--- BEGIN Reading passage ---

Spiritual beauty

I have been reading Anne Lamott this week.*  I love her writing: it is so smart, and so funny, and so self-deprecating.  I know I’m up against a lot of Twilight fans here, but I stand firm in my belief that our own lives and our own stories are so much more interesting, valuable, and romantic than any fiction.

For those who are unfamiliar with her, Lamott is a liberal-yet-religious, dreadlocked hippie woman, a recovered addict/alcoholic, and a single mom.  After having some abortions in her 20s, she got pregnant at 34, and, finally sober, decided to go forward with that pregnancy.  She actually has a whole book about her son, Sam’s, first year (and, I think, her pregnancy), which I read while in college and have since forgotten almost entirely.

Currently, I am reading Grace (Eventually): Thoughts on Faith, a collection of personal essays wherein Lamott describes her day-to-day experiences with religion and connections with spirituality on all levels.  It is not some scary Bible-thumping propoganda book – far from it.  Reading this book, as when I read its successor, Plan B: Further Thoughts on Faith a few years ago (yes, I did it backwards), I feel like I am reading about “religious” experiences I could have had, explained in words I could have written.  It’s nothing short of refreshing.

Anyway, my point is not to give a glowing review of Lamott or her books, but to share with you a passage from one of the essays in Grace (Eventually), entitled “Chirren,” in which she talks about her decision to carry, give birth to, and raise her son – a teenager at the time of this reflection, and, in beautiful, general terms, describes how she has experienced the consequences and rewards of that decision:

Let me say that not one part of me thinks you need to have children to be complete, to know parts of yourself that cannot be known any other way.  People with children like to think this, although if you are not a parent, they hide it – their belief that having a child legitimizes them somehow, validates their psychic parking tickets.  They tell pregnant women and couples and one another that those who have chosen not to breed can never know what real love is, what selflessness really means.  They like to say that having a child taught them about authenticity.

--- END Reading passage ---
--- BEGIN Information shown ---

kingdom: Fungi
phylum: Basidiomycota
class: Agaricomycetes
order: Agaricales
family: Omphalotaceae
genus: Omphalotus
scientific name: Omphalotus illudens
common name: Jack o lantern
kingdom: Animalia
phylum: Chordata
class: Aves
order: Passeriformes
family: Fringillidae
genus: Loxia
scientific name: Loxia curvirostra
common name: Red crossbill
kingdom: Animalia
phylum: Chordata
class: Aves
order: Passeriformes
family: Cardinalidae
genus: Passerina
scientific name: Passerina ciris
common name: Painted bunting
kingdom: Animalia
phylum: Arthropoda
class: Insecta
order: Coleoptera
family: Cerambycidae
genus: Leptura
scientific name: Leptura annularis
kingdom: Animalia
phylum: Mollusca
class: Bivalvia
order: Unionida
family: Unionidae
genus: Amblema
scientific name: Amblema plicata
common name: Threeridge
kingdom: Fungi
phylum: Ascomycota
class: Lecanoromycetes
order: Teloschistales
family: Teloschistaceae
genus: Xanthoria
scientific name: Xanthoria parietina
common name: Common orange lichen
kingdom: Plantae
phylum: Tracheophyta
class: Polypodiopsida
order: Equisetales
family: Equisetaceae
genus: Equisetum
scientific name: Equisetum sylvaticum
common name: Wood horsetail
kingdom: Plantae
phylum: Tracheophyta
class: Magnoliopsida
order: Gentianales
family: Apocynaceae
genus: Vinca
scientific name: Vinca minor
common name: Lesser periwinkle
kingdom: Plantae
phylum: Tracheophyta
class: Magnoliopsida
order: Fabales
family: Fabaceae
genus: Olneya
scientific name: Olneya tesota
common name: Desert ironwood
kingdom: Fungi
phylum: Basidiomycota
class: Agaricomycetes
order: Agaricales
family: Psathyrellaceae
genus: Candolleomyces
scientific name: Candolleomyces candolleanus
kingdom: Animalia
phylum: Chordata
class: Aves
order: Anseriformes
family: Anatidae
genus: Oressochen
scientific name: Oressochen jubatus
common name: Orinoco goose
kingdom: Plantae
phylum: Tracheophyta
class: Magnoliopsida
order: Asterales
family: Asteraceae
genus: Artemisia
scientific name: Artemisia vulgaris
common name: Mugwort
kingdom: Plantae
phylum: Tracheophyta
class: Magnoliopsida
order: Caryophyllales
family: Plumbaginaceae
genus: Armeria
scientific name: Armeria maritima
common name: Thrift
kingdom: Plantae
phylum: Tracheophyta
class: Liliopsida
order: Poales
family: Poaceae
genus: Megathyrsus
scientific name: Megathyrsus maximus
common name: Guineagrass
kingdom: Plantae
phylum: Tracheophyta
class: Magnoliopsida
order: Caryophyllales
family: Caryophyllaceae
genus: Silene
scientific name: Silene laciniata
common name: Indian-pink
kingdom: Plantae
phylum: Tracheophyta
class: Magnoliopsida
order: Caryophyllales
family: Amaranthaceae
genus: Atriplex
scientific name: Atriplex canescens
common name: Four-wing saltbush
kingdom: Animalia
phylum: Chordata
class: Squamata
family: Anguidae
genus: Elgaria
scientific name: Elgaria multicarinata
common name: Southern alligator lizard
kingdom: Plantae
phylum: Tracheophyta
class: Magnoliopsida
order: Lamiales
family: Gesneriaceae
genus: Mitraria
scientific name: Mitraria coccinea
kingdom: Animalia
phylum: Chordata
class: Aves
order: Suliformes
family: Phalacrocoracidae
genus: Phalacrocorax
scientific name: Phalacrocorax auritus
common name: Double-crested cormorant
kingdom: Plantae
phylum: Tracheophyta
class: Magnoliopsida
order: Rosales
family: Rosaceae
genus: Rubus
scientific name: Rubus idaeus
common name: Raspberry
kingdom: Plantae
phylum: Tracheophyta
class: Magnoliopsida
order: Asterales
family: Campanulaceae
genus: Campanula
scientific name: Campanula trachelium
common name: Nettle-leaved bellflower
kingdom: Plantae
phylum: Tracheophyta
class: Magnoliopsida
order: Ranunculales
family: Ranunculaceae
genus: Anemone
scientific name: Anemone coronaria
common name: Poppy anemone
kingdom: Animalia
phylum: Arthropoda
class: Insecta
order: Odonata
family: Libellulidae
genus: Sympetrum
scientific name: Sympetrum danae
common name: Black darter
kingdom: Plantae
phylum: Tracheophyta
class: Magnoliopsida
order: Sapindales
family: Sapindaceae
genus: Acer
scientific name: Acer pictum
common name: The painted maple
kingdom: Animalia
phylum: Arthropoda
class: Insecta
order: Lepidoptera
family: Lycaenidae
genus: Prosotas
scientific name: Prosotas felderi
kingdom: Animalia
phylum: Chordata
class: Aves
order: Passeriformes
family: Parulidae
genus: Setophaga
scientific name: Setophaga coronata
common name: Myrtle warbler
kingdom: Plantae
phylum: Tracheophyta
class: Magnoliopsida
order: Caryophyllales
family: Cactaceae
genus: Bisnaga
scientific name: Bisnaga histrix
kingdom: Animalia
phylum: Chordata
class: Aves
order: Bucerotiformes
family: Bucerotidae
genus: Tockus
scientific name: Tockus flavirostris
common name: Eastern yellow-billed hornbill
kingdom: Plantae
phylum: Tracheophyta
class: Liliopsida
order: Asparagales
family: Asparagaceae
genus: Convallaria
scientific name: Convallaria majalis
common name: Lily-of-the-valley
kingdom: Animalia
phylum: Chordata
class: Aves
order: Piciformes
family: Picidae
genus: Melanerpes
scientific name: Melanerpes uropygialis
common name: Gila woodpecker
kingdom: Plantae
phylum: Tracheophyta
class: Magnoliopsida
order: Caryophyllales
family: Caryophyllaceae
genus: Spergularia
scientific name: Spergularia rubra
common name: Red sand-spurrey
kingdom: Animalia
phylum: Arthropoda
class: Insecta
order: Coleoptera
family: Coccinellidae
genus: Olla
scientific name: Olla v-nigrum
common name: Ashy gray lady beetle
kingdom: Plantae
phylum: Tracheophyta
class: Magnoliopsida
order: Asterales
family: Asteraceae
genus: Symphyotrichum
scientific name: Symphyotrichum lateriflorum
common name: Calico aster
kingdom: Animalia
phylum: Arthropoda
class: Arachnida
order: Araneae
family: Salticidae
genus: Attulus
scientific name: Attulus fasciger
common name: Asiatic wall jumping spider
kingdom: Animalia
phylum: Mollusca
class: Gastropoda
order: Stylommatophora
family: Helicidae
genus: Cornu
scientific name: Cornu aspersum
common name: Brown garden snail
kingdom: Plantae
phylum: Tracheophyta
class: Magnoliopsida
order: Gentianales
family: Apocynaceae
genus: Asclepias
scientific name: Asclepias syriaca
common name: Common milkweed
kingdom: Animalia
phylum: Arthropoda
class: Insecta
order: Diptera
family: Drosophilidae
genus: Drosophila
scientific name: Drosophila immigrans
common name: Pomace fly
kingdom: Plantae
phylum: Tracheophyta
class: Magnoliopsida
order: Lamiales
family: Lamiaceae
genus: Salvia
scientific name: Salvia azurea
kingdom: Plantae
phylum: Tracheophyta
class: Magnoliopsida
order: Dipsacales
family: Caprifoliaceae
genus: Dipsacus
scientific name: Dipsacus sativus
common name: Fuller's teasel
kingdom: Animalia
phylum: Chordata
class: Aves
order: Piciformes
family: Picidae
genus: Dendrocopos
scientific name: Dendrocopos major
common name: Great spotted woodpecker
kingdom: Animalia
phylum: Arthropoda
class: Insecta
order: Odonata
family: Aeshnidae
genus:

--- END Information shown ---

Instruction
Set down, word for word, the stretch of the piece on Anne Lamott from "Let me say that" through "them about authenticity.".

Full solution
Let me say that not one part of me thinks you need to have children to be complete, to know parts of yourself that cannot be known any other way.  People with children like to think this, although if you are not a parent, they hide it – their belief that having a child legitimizes them somehow, validates their psychic parking tickets.  They tell pregnant women and couples and one another that those who have chosen not to breed can never know what real love is, what selflessness really means.  They like to say that having a child taught them about authenticity.